→ **YOUR TASK**:
Rewrite the text on public-sector technology between "His team developed" and "is less busy.", inclusive, swapping "polling station" for "voting location".

→ **EXERCISE TEXT**:
His team developed an app that lets voters see how long they will have to wait at their preferred or nearest polling station. If the queue is too long, the app generates a route for them to travel to one that is less busy.

In the 2016 presidential election, when 366,483 county citizens voted either early or on election day, Mr Nolan’s app provided queueing information 114,953 times and generated 136,340 routes.

In last year’s midterms 357,034 registered voters voted in the county. The app gave queueing information 89,630 times and provided 110,973 routes for voters looking to cast their vote more quickly.

“The days when a government didn’t have to provide high quality and efficient services are long gone — if they ever existed,” says Mr Nolan. “Dealing with government should be easy. Citizens expect it.”

The case studies below showcase combining use of data and technology in business operations. They were compiled by RSG Consulting.

Case studies: technology creates better perceptions in the public sector

WINNER
Sonoma County (California), IBM Watson, IBM Global Business Services and SimpliGov
Sonoma County works with IT company IBM on Access (accessing co-ordinated care to enable self-sufficiency), a project that provides vulnerable people in the community with “whole person care”. The consent forms designed by SimpliGov, a technology start-up, enable data to be captured and used in a cloud-based app that combines several IBM services. The tools, Connect360 and Infosphere Master Data Management, take data from separate sources while Watson Care Manager acts as an interface to manage individual cases. Sonoma is able to ensure that public services work together to care for vulnerable people.

View from above to garden plots with cottages and greenhouses and garden beds
Plotting the future: blockchain can be used to speed up property services

HM Land Registry
HM Land Registry, run by the UK government to register the ownership of property, has one of the largest databases in Europe. The organisation has implemented various initiatives to improve its service and is testing blockchain technology to make property transfers speedier, secure and transparent. AI automation allows the registry to manage 16,000 documents daily. A partnership with 18 homelenders, including Santander, Nationwide, RBS and NatWest, allows parties to sign all documents online so that application/approval can happen instantly rather than over days or weeks.

Collin County (Texas) and Laserfiche
When Collin County decided to go paperless, it turned to Laserfiche, a business-to-business data company. The council scanned all its records over five years, reducing its use of warehousing from 101 per cent capacity to 16 per cent. It also cut the time taken to collect, file or deliver documents to citizens from days to seconds, which has improved public perception. Laserfiche is also used in Collin’s banking process. By depositing cheques digitally, money is in the authority’s account instantly; this has increased Collin’s ability to earn interest to $1m a year.

Numbered medical records folders on the shelf.
A better outcome for patients is expected from digitising paper records

Leeds City Council
Faced with funding gaps after a decade of austerity, Leeds City Council changed how it delivers its services. Its focus is on better outcomes for all residents, which includes forming strong partnerships with the National Health Service and using technology to streamline services. It is making sure that citizens are technologically able and has connected 57,000 homes to the internet. Another initiative, the Leeds Care Record, allows family doctors to see patients’ health and social records in full.

London Borough of Barking & Dagenham
The Social Progress Index (SPI) is used by 33 nations to track economic and social progress and has been implemented on a district level for the first time, by the London borough of Barking & Dagenham. The data are used by Community Solutions, the borough’s social service provider, which covers housing, healthcare and employment. The use of SPI data has led to the creation of preventive measures for specific social issues and savings of £3m on resource and service allocation.

→ **RECORDS**:

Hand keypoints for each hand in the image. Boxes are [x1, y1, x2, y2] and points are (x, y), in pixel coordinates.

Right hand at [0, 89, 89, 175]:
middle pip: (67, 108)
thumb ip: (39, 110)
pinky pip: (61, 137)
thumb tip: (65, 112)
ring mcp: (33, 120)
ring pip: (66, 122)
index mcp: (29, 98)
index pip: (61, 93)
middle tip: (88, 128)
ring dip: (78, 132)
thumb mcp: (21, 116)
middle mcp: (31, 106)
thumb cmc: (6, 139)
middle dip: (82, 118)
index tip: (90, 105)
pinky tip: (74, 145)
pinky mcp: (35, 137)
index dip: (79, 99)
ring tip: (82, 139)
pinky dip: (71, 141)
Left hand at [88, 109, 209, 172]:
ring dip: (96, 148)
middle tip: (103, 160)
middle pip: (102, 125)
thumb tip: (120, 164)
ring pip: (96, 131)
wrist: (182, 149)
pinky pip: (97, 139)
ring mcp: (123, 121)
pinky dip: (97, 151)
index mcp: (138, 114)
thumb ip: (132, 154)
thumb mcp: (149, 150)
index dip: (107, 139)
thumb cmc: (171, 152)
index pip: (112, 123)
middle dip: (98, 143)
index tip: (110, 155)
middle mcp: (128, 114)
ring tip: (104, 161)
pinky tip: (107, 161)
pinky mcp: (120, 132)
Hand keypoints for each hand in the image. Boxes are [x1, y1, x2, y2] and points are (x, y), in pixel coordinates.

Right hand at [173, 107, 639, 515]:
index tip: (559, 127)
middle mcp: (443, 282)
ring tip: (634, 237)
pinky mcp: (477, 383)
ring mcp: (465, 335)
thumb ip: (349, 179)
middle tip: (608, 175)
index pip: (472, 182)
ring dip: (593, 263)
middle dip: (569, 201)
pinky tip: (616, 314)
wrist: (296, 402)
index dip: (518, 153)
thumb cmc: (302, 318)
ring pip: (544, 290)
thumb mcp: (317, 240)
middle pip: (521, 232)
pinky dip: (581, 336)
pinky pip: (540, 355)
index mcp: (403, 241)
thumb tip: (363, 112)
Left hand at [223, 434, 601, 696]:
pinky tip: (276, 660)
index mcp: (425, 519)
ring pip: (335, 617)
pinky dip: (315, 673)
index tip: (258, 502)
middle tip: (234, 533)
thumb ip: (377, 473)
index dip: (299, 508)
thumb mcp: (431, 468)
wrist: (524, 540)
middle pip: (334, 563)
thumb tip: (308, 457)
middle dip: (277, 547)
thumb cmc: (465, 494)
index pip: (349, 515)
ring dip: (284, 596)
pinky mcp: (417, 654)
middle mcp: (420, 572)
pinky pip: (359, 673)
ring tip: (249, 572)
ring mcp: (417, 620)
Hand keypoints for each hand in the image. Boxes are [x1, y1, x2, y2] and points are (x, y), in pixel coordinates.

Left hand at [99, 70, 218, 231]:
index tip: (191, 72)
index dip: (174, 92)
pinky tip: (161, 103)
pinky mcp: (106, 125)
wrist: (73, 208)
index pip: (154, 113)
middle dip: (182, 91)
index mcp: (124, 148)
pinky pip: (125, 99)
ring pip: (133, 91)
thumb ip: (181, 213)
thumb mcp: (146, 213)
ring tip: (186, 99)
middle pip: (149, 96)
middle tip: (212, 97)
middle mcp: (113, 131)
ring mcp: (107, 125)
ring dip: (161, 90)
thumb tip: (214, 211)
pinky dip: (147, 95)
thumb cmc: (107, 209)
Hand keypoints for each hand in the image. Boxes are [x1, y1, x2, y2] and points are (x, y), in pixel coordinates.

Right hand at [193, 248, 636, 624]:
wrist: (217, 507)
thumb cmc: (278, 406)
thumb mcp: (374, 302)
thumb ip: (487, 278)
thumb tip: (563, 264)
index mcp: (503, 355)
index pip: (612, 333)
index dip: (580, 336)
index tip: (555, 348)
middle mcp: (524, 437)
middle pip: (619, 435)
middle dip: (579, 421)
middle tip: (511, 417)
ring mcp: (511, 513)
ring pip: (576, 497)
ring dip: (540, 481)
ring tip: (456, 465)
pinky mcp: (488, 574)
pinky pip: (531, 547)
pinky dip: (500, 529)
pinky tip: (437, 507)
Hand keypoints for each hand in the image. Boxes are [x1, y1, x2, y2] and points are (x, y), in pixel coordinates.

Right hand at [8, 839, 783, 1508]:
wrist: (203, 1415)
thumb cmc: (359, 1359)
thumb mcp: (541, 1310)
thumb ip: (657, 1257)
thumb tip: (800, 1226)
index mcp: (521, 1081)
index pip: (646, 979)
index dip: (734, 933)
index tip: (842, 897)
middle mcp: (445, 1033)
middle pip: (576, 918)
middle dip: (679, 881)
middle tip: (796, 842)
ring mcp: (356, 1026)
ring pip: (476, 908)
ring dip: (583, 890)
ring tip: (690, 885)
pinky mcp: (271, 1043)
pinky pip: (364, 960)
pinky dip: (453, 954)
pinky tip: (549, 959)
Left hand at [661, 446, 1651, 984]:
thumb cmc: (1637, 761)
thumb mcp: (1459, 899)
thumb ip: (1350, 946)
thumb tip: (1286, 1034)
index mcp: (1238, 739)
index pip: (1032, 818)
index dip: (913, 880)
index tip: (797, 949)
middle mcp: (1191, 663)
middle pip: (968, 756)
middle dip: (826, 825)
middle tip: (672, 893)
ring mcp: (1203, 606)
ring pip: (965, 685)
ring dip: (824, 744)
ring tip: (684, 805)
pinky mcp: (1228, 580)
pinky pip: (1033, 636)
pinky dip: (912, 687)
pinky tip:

→ **RESULT BELOW**:
His team developed an app that lets voters see how long they will have to wait at their preferred or nearest voting location. If the queue is too long, the app generates a route for them to travel to one that is less busy.